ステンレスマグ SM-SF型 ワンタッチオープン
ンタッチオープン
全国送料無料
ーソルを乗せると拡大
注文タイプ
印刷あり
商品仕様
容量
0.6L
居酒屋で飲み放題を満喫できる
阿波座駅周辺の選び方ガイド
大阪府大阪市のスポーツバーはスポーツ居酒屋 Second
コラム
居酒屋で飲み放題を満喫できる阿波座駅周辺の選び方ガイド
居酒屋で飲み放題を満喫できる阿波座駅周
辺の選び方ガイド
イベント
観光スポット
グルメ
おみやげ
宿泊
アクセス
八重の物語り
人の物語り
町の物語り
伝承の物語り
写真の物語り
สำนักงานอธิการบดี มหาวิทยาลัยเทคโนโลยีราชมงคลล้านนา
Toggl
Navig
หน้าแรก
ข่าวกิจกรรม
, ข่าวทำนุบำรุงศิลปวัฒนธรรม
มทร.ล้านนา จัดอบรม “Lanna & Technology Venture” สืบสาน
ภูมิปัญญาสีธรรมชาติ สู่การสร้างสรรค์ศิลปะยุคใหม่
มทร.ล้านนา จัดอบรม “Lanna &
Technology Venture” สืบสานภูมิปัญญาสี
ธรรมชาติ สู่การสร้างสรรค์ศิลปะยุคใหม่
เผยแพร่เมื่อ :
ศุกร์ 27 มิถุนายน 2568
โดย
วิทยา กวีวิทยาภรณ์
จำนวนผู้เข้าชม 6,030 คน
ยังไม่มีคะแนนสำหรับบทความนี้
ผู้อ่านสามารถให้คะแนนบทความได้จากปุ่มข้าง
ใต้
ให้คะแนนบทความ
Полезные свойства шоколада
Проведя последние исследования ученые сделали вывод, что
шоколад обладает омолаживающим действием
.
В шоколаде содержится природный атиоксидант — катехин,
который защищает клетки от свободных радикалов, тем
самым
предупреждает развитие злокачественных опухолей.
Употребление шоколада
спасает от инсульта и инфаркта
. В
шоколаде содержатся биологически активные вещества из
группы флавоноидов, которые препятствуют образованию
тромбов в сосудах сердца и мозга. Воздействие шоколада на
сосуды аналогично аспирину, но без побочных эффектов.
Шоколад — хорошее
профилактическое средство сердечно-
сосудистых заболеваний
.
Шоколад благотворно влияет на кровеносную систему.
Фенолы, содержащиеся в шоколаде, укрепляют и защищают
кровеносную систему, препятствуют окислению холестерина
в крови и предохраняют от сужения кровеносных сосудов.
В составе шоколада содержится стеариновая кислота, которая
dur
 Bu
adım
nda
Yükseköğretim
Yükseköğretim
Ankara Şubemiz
_____
■ The problem ■
Print every line of the listing above again without changing a single character.

■ The answer ■
ステンレスマグ SM-SF型 ワンタッチオープン
ンタッチオープン
全国送料無料
ーソルを乗せると拡大
注文タイプ
印刷あり
商品仕様
容量
0.6L
居酒屋で飲み放題を満喫できる
阿波座駅周辺の選び方ガイド
大阪府大阪市のスポーツバーはスポーツ居酒屋 Second
コラム
居酒屋で飲み放題を満喫できる阿波座駅周辺の選び方ガイド
居酒屋で飲み放題を満喫できる阿波座駅周
辺の選び方ガイド
イベント
観光スポット
グルメ
おみやげ
宿泊
アクセス
八重の物語り
人の物語り
町の物語り
伝承の物語り
写真の物語り
สำนักงานอธิการบดี มหาวิทยาลัยเทคโนโลยีราชมงคลล้านนา
Toggl
Navig
หน้าแรก
ข่าวกิจกรรม
, ข่าวทำนุบำรุงศิลปวัฒนธรรม
มทร.ล้านนา จัดอบรม “Lanna & Technology Venture” สืบสาน
ภูมิปัญญาสีธรรมชาติ สู่การสร้างสรรค์ศิลปะยุคใหม่
มทร.ล้านนา จัดอบรม “Lanna &
Technology Venture” สืบสานภูมิปัญญาสี
ธรรมชาติ สู่การสร้างสรรค์ศิลปะยุคใหม่
เผยแพร่เมื่อ :
ศุกร์ 27 มิถุนายน 2568
โดย
วิทยา กวีวิทยาภรณ์
จำนวนผู้เข้าชม 6,030 คน
ยังไม่มีคะแนนสำหรับบทความนี้
ผู้อ่านสามารถให้คะแนนบทความได้จากปุ่มข้าง
ใต้
ให้คะแนนบทความ
Полезные свойства шоколада
Проведя последние исследования ученые сделали вывод, что
шоколад обладает омолаживающим действием
.
В шоколаде содержится природный атиоксидант — катехин,
который защищает клетки от свободных радикалов, тем
самым
предупреждает развитие злокачественных опухолей.
Употребление шоколада
спасает от инсульта и инфаркта
. В
шоколаде содержатся биологически активные вещества из
группы флавоноидов, которые препятствуют образованию
тромбов в сосудах сердца и мозга. Воздействие шоколада на
сосуды аналогично аспирину, но без побочных эффектов.
Шоколад — хорошее
профилактическое средство сердечно-
сосудистых заболеваний
.
Шоколад благотворно влияет на кровеносную систему.
Фенолы, содержащиеся в шоколаде, укрепляют и защищают
кровеносную систему, препятствуют окислению холестерина
в крови и предохраняют от сужения кровеносных сосудов.
В составе шоколада содержится стеариновая кислота, которая
dur
 Bu
adım
nda
Yükseköğretim
Yükseköğretim
Ankara Şubemiz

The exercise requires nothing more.